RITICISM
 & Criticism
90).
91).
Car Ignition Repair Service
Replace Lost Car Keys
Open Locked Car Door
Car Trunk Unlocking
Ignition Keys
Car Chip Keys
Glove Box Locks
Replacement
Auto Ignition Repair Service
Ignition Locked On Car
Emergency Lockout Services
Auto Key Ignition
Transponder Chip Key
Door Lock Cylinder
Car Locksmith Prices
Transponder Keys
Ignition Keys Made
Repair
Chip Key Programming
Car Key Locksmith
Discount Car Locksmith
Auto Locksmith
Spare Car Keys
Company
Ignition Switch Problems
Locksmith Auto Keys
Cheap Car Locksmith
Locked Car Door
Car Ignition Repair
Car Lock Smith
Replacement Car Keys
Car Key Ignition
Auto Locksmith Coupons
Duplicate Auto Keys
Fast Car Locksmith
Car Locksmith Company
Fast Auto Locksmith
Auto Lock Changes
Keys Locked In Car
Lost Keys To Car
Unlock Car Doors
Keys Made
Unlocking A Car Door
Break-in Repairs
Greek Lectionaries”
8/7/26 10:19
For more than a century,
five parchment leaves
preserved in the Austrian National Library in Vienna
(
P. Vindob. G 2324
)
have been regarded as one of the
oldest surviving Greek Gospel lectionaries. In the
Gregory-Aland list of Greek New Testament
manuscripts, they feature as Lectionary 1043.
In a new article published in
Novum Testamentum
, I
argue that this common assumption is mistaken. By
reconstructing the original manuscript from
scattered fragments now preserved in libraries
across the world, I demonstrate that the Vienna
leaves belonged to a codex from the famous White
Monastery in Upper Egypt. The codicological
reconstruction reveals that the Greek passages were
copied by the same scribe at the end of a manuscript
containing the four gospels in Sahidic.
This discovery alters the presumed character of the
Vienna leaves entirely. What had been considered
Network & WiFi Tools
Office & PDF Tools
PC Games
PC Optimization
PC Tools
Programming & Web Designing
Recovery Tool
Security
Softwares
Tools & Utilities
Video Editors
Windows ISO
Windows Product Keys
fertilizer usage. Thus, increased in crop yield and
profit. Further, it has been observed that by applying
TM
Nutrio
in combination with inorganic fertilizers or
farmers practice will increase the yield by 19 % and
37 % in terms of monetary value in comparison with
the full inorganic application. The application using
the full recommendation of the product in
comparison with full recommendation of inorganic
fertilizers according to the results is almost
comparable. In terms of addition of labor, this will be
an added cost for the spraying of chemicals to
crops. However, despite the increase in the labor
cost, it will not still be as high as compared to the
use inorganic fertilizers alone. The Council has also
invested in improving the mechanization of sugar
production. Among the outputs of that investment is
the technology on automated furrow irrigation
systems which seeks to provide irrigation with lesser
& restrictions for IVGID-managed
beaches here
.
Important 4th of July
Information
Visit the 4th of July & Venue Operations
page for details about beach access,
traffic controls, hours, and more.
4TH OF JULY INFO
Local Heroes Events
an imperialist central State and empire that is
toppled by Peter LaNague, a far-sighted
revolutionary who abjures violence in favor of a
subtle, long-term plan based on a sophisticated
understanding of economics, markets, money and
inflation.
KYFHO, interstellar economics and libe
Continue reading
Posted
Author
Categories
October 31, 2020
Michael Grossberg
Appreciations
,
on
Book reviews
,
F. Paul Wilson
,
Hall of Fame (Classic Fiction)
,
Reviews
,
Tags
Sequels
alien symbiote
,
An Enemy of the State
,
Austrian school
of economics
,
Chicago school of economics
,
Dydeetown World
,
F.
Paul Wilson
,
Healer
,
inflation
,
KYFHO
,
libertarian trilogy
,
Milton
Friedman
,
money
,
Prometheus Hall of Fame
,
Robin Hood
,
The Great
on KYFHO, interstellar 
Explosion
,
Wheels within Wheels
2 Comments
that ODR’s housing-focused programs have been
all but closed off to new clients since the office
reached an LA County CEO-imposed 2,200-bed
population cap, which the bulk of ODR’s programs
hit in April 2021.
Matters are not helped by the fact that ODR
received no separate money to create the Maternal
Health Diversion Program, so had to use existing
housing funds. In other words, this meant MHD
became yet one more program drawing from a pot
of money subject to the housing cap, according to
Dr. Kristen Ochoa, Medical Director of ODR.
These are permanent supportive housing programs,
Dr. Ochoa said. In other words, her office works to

-=-=-=-=-

_TASK INSTRUCTIONS_
Set the lines down exactly as they stand, beginning at the one that contains "These are permanent" and stopping after the last line of the entries above.

_ANSWER BOX_
These are permanent supportive housing programs,
Dr. Ochoa said. In other words, her office works to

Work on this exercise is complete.